Just five Australians are in the field for the first major of 2021 but Scott believes each of them have a legitimate chance at winning the green jacket.

Joining the 2013 champion are Cameron Smith, Jason Day, Marc Leishman and Matt Jones - all multiple PGA Tour winners.

They'll have their work cut out, though, with this year the first time in a decade an Australian contender hasn't been inside the top 25 in the world rankings leading into the tournament.

Not since Robert Allenby was ranked 27th entering the 2011 Masters has Australia's tilt been this light on long-term form.

From 2012, the top-ranked Australian at the Masters has been inside the top 15 and from 2014-2017 they occupied a top-five spot, including 2016 when Day arrived as the world's best player.

Smith was runner-up to world No.1 Dustin Johnson last year, Day has three times been in the top five and Leishman has two top-10s in the past.

Jones is playing just his second Masters but won the Honda Classic last month.

The Americans, led by defending champion Johnson, have the majority of pre-tournament favourites.

Players Championship winner Justin Thomas, US Open winner Bryson DeChambeau, young stars Collin Morikawa and Xander Schauffele and former champion Jordan Spieth hold the attention.

Only Spain's Jon Rahm and Northern Ireland's Rory McIlroy break up the significant US dominance.

At the 2013 Masters, it was Scott, Day, Leishman and John Senden flying the Australian flag and all four spent time in or near the lead.

While Scott prevailed, Day was third and Leishman tied fourth.

Scott believes a similar scenario could present itself this year, particularly if hard and fast conditions continue.

"All of us here this week can win, there's no doubt about that," Scott told AAP.

"Four of us have contended here before and Jonesy is in red-hot form.

"If he plays like he did to win the Honda he can absolutely be up there.
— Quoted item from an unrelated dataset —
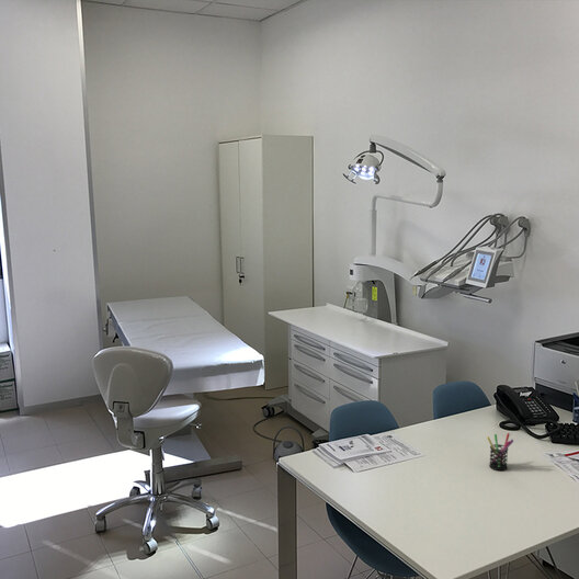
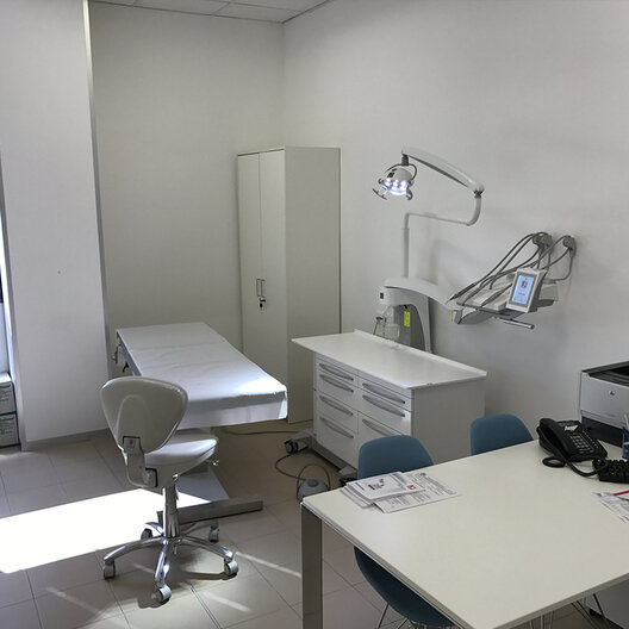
- pen holder [486,432,514,472]
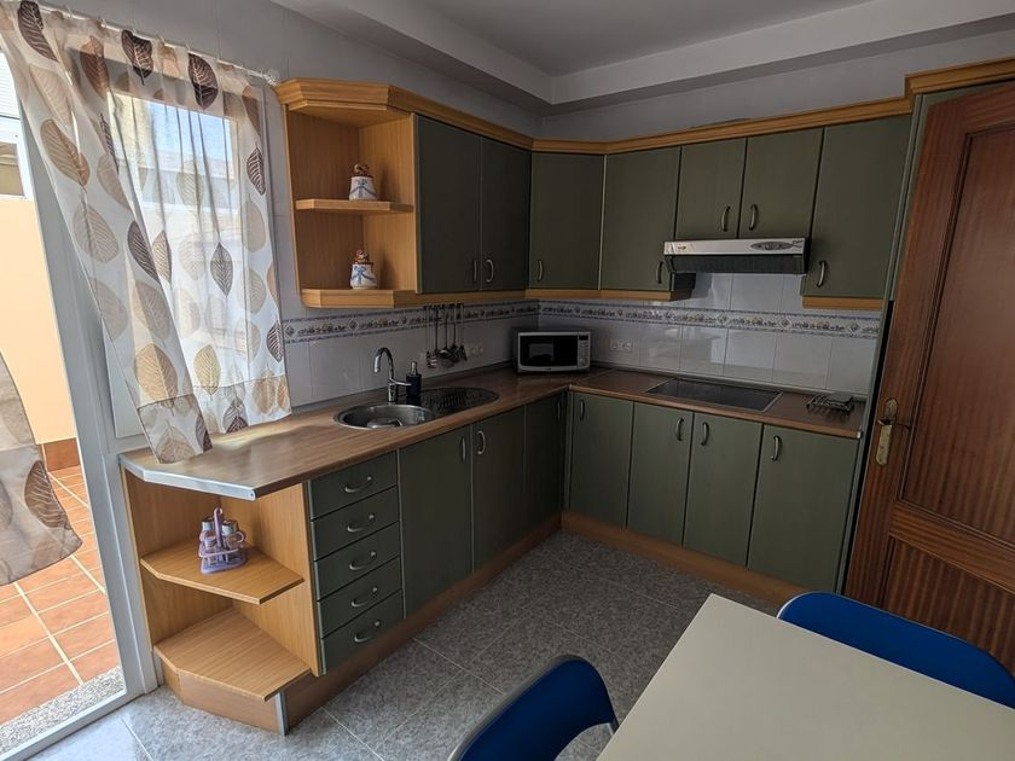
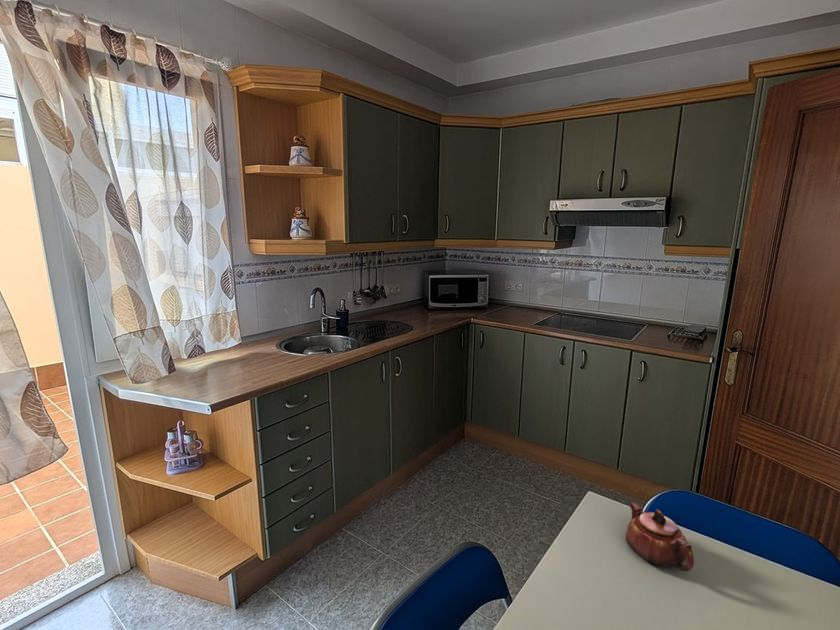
+ teapot [625,501,695,572]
"We didn't have many in 2013 but we all pushed for the title.

"I was lucky enough to be the one to win it."

It's been more than five years since an Australian won a major championship in men's golf.

"I thought I was going to win more majors when I won here in 2013 but it just doesn't happen that way," Scott said.

"Aussie golf was on a real high with Jason and I playing really well and others on the way up.

"I get the feeling we're coming back into another cycle of winning and that would be wonderful for me because I want to win multiple majors and I only have a certain window to do it."

The Aussies are preparing for tough conditions at Augusta National.

Only potential thunderstorms on Friday afternoon could stop officials presenting one of the firmest tests in some time.

It's been four years since the winning score was 279 (nine under par) or higher, with the average winning score in the past three Masters being 272 (16 under).

"It looked like it was already at a tournament length, the grass around the greens and the firmness and the speed of the greens had that brown tinge on it," Scott said.

"If that (starting point) is a sign of things to come we've got to buckle up."